The digits form three 3-digit numbers reading left-to-right, and three 3-digit numbers reading top-to-bottom. Also consider these six 3-digit numbers reversed, that is, reading right-to-left and bottom-to-top.

For each of those nine digits, d, you count how many of the twelve 3-digit numbers are divisible by the number d. In the case of each d, that number, the count, is itself divisible by d.

How are the numbers arranged, with the understanding that rotations and reflections of that arrangement are possible alternatives?

Im not all the way there yet, but I'm close..

The divisibility condition for 5 and 2 depend only on the last digit of the 3 digit numbers (=3dns). Therefore, the number of occurences of numbers divisible by 2 (5) is the number of occurences of an even number (multiple of 5) at an edge midpoint (=emp) plus twice the number of occurences at a corner. It follows that {5} must be located at the centre and that there are an even number of emps occupied by evens.

The divisibility condition for 9 depends on the sum of the digits of the 3dns and, as such, is independent of the arrangement of digits (!) The number of 3dns divisible by 9 is divisible by 9 if 4 times the sum of the digits 1..9 is divisible by 9. This condition is met (which also implies the the condition for 3 is met as well), so we are still in the game.

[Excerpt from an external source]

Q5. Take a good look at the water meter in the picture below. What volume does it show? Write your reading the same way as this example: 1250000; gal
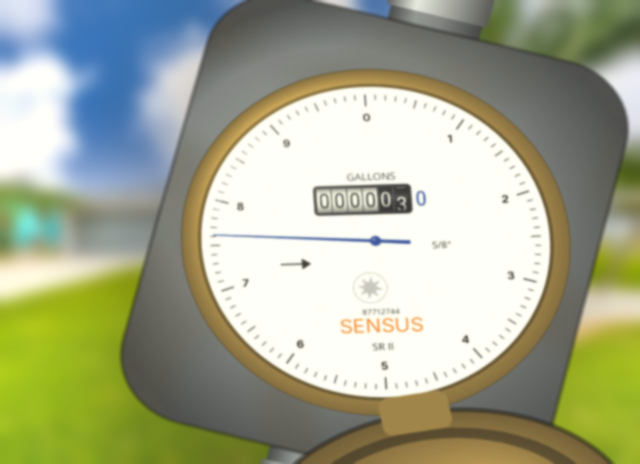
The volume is 27.6; gal
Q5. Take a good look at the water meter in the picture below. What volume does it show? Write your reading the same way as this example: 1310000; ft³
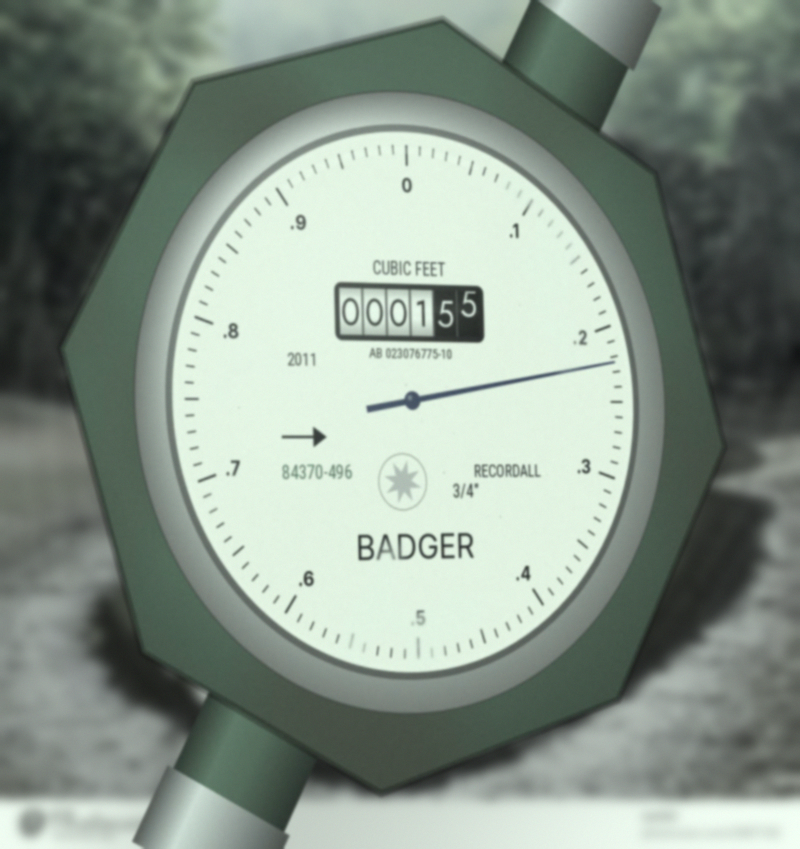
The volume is 155.22; ft³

Let’s take a closer look at the evens. If we locate all the evens at the emps, there will be exactly 1 3dns divisible by 8. Namely, the 3dn ending in 56 No good. If we locate all the evens in the corners, then we have exactly 2 3dns divisible by 8, namely those ending in 6. Again, no good. So we are left splitting the evens between corners and emps, and have to take care to place 6 in a corner diagonally opposite one of {48} so as to avoid the 3dn 256 (divisible by by 8!). This also assures six 3dns divisible by 6, as there will be exactly six even 3dns.

We are left to consider arrangement that produce either seven 3dns divisible by 7, or none. This choice is decisive for deciding which even to put in the corner opposite {6}, as 658 is a multiple of 7.

Finding an arrangement that gives exactly sevens multiples of 7 sounds like a tall order, as this would uniquely constrains a lot of locations. Let’s try:

XX8

X5X

6XX

of the emp combinations (A5B), 952 is uniquely prodcutive, as it gives multiples of 7 in both directions. The only possibility to get a multiple of 7 ending or beginning with {4} is 154. This leaves {37} to fill the empty corners, in the best case producing two further multiples of 7. This leads to

798

154

623

which comes close with six multiples of 7, but still has to be rejected.

It seems is easier to avoid multiples of 7. For instance,

391

752

684

does the trick. Or, proceeding more systematically, we start with

ab4

c5d

6ef

2a + b <> 3,10,17,24

a + b <> 6,13

2a+c <> 8,15,22

a+c <> 9,16

2c+d <> 6,13,20

c+2d <> 6,13,20

e+f <> 9,16

e+2f <> 8,15,22

2b+e <> 6,13,20

b+2e <> 6,13,20

d+f <> 6,13

d+2f <> 10,17,24

this leads to a set of possibilities. Maybe if i have energy and interest in the next days i will post it.